(Data entries)
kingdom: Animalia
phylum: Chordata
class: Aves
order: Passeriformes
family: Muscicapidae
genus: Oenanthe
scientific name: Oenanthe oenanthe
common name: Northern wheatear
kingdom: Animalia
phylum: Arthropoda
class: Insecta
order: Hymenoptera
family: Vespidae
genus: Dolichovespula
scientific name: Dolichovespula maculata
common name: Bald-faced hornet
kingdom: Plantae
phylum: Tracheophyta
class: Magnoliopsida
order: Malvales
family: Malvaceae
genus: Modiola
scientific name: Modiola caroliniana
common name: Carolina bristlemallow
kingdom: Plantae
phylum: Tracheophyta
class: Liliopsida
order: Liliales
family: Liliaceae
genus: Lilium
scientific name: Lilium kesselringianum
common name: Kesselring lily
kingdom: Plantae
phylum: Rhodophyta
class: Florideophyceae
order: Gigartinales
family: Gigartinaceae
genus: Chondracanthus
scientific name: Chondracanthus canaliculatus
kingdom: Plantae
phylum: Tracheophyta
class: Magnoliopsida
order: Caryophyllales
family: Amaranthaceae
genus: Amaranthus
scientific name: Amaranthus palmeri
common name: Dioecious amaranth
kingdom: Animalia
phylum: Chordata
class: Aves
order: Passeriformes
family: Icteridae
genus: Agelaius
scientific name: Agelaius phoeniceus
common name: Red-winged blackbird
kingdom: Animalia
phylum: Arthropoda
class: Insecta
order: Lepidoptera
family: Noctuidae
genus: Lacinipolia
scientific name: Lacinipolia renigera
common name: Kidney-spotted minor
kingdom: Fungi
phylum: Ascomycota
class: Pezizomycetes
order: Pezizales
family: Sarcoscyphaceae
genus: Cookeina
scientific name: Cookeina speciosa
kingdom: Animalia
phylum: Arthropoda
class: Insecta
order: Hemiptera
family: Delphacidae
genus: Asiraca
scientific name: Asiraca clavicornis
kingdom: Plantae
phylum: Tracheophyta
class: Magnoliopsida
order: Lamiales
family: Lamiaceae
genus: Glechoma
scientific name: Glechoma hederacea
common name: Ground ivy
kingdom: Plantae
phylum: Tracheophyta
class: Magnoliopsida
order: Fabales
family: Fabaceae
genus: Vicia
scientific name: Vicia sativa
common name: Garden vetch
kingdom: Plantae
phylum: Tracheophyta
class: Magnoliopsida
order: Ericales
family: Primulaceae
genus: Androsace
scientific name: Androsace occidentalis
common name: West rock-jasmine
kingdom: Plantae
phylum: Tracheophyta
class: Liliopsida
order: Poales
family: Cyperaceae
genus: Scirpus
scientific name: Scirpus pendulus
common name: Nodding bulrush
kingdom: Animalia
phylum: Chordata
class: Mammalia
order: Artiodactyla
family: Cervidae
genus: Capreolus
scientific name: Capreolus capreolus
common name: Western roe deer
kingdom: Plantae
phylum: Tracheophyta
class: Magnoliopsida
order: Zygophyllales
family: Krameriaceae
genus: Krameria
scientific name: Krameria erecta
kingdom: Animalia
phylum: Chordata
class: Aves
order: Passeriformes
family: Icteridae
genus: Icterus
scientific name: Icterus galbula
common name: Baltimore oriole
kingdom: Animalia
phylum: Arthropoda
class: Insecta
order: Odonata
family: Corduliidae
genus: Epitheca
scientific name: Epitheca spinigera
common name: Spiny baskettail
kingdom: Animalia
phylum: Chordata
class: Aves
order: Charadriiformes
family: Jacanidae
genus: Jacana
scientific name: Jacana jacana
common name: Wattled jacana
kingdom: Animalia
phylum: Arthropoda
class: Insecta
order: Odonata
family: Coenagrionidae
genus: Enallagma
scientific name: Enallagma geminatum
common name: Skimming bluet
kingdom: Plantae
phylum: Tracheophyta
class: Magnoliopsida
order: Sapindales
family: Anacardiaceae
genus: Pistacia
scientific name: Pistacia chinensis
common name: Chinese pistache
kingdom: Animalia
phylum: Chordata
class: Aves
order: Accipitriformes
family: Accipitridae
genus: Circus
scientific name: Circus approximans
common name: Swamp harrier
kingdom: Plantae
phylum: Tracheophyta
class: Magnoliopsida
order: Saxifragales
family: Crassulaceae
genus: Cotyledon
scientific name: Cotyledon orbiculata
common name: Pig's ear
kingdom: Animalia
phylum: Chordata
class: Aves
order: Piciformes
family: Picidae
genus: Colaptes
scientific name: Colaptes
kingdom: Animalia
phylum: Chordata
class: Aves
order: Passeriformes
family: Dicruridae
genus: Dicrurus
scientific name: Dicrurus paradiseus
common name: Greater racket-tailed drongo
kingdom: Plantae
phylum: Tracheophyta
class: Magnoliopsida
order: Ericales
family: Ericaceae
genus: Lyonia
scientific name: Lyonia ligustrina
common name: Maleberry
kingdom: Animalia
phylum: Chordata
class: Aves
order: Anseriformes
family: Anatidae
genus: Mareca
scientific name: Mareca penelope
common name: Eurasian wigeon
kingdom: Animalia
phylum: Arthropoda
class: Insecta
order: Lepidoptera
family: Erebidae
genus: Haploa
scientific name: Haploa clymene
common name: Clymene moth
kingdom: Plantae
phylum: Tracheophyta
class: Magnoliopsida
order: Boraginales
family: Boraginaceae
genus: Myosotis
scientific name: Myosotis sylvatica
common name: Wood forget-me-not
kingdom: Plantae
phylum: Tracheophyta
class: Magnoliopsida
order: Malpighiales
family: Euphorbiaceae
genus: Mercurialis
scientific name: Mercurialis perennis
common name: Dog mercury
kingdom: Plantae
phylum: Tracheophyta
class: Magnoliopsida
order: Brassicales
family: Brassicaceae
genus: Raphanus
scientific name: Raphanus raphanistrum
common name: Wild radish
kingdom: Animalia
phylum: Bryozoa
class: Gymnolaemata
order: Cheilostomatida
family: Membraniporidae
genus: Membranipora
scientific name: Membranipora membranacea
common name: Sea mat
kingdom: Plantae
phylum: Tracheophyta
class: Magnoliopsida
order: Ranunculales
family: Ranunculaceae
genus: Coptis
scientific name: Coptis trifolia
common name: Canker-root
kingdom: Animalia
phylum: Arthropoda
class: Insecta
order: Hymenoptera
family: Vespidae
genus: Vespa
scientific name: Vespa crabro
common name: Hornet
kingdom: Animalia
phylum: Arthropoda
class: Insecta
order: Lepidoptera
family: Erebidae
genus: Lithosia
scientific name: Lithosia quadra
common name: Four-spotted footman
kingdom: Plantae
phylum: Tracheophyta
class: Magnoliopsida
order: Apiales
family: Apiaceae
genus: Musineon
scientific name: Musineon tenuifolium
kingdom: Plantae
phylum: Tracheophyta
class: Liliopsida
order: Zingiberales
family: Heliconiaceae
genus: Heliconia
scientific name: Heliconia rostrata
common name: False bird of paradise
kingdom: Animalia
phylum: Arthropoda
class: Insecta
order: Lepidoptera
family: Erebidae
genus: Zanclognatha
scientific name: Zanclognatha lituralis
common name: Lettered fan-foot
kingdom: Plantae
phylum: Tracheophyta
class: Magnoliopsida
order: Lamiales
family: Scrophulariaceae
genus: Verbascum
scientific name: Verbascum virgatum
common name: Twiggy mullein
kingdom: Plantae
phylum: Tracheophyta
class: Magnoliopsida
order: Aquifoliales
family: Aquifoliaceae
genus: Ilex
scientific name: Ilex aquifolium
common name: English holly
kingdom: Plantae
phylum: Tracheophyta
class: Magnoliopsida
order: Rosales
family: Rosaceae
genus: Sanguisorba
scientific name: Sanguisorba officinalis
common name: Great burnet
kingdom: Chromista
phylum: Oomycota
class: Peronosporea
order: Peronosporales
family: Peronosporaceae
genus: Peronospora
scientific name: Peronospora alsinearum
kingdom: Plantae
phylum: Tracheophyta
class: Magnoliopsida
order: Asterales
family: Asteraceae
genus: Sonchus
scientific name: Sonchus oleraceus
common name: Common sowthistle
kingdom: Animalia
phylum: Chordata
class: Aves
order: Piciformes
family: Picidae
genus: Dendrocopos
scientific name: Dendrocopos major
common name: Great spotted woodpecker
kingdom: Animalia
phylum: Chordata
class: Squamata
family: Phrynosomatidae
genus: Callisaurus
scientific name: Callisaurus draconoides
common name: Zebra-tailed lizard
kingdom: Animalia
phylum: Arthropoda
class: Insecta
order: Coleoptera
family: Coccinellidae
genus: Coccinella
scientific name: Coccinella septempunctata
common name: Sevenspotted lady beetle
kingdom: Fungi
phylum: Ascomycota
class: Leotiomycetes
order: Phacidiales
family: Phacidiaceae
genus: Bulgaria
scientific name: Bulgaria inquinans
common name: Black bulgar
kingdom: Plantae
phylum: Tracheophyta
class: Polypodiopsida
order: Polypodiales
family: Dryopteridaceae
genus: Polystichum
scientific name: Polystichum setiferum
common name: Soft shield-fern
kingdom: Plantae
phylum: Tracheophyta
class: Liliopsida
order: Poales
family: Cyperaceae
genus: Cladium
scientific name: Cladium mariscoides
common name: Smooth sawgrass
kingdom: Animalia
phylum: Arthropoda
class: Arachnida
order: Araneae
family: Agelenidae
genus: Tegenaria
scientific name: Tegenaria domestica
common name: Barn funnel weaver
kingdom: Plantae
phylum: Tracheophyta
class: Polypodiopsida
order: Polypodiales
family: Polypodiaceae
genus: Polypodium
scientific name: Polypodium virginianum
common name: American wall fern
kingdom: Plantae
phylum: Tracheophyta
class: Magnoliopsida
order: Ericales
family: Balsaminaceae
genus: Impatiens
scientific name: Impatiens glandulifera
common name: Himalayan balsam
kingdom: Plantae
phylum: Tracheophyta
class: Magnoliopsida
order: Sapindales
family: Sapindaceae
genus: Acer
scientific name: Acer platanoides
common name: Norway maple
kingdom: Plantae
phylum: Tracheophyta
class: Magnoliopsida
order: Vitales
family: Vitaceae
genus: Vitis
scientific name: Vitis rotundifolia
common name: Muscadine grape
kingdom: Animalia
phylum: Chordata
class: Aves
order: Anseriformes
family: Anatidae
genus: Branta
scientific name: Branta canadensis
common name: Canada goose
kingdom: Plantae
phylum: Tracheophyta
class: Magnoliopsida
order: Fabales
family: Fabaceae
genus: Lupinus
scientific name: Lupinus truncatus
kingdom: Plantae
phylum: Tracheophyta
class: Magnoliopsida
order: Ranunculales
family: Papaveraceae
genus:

> OBJECTIVE
Render the material as a Markdown table with the columns Row and Line, numbering each row and skipping blank lines. Begin at the line containing "scientific name: Polystichum setiferum" and stop after the line containing "genus: Tegenaria".

> RESULT FOR THIS EXERCISE
| Row | Line |
|---|---|
| 1 | scientific name: Polystichum setiferum |
| 2 | common name: Soft shield-fern |
| 3 | kingdom: Plantae |
| 4 | phylum: Tracheophyta |
| 5 | class: Liliopsida |
| 6 | order: Poales |
| 7 | family: Cyperaceae |
| 8 | genus: Cladium |
| 9 | scientific name: Cladium mariscoides |
| 10 | common name: Smooth sawgrass |
| 11 | kingdom: Animalia |
| 12 | phylum: Arthropoda |
| 13 | class: Arachnida |
| 14 | order: Araneae |
| 15 | family: Agelenidae |
| 16 | genus: Tegenaria |